"All right, my boy," said the big man. "Go ahead. I'm used to all that."
Then Osborne drew the secret agent into the hall.
"I'm glad you've come," said he, his face more serious than it had been all along. "There's a little thing in connection with this case that has me winging. It's all right to put on before them paper fellows out there," with a nod toward the porch, "because it don't do to let the public think the police can be put up a tree. It makes 'em lose confidence, you see."
Ashton-Kirk nodded.
"And then, if the department people show a sign of not being as well up on a subject as they might be," went on the detective, "the press gets onto them and maybe puts in pictures, and all that. The funny fellows, like that Evans, are the worst of all. I make believe I don't mind him, but honest, I'd rather go against a second story worker with the swag on and a gun in his fist, than that same young man."
There was a pause; and Osborne began shooting the heavy bolt of the hall door backward and forward.

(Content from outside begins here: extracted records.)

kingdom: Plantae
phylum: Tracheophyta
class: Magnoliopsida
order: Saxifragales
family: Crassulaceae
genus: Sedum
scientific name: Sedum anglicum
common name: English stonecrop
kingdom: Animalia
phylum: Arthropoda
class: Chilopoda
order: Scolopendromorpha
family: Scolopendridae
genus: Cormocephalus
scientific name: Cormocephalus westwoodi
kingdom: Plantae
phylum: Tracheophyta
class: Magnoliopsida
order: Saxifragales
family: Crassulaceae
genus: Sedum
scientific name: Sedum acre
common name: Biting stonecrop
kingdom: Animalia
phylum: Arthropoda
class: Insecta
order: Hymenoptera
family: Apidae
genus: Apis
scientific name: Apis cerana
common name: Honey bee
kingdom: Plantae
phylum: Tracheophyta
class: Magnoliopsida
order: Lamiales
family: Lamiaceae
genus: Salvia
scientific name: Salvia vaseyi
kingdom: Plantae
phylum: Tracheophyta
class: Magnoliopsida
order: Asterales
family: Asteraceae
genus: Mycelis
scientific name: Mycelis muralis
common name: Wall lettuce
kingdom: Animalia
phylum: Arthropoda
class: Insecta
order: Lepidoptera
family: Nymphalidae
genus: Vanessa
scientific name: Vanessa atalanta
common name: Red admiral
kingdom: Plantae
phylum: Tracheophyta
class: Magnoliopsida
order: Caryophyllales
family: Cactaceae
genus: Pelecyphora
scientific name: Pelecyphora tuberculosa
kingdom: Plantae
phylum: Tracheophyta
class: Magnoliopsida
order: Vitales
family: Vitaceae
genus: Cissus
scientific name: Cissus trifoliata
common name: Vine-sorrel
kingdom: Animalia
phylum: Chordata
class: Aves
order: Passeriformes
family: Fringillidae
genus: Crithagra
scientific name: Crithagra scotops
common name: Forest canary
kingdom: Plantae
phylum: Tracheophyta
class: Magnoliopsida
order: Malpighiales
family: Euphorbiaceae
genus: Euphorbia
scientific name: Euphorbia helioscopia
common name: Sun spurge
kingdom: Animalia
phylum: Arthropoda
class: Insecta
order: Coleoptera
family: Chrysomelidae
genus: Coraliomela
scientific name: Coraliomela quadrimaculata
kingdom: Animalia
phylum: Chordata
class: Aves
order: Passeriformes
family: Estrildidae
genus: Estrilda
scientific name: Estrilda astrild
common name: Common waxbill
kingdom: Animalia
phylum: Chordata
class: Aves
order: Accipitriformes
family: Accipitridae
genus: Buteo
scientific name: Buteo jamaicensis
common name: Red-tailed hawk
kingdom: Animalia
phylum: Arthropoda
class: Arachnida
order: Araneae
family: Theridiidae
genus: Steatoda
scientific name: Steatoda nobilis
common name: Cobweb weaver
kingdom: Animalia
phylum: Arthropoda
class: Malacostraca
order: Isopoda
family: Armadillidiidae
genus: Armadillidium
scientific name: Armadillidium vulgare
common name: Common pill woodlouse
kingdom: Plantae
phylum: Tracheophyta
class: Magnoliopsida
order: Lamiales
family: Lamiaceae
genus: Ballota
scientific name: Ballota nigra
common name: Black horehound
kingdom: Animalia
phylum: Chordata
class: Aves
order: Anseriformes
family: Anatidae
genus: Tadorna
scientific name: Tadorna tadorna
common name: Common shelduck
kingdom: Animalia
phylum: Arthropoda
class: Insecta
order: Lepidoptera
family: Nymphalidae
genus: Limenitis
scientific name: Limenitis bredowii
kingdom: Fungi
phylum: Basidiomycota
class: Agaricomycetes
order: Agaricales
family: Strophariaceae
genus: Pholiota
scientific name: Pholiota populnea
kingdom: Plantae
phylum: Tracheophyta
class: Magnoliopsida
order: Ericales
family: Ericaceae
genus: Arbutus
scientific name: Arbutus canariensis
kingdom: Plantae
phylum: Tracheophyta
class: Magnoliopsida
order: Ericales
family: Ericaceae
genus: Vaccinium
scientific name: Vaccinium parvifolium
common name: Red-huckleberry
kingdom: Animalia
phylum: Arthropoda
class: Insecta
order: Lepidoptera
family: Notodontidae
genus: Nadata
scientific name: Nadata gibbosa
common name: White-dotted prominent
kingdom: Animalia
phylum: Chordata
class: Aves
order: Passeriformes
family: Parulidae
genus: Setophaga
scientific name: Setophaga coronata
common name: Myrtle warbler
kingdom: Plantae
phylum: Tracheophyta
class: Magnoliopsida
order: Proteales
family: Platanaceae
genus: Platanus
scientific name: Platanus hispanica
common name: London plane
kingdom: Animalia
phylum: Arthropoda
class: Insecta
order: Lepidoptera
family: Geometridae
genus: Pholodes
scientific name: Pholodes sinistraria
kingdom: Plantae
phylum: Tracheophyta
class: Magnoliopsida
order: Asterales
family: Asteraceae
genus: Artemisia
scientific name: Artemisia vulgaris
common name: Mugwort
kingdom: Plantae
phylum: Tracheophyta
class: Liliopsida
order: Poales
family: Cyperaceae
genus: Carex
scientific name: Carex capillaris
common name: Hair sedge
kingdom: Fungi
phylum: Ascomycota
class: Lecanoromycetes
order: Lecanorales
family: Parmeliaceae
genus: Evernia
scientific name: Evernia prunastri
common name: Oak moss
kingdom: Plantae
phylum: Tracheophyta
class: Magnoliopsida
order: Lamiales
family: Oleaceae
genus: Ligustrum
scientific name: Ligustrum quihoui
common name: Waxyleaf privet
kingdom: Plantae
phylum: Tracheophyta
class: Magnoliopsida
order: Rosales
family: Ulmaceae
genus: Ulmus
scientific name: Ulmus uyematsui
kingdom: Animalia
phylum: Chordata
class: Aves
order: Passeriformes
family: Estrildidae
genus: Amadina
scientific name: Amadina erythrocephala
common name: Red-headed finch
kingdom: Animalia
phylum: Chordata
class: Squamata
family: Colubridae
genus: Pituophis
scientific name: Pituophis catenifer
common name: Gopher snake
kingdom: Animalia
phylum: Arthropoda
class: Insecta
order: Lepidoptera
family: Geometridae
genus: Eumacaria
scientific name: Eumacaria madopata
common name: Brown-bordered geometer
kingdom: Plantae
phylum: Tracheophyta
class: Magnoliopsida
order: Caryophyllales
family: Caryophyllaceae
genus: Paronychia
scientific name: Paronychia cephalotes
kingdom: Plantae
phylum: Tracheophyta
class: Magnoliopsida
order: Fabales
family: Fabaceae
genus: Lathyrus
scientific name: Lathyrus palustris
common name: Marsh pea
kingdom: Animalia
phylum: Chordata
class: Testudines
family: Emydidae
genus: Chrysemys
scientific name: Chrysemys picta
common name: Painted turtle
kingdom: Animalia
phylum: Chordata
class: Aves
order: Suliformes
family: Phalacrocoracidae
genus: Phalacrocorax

"This is the thing that I can't get," he proceeded, after a little; "these bolts and locks and window fasteners. Every one of them was doing business last night. The whole place was tight as it could be. Are you following me?"
"Go on."
"That this young secretary fellow did for Dr. Morse, I'm positive. But whom did he have in with him? Which one of the other three in the house helped him in the job? One of them did, sure; for somebody had to lock the door or window behind him when he left."
"That is a compact little problem in itself," said Ashton-Kirk. "And the solving of it might be of interest. But why devote so much attention to young Warwick? Don't forget that there may be other aspects to the case?"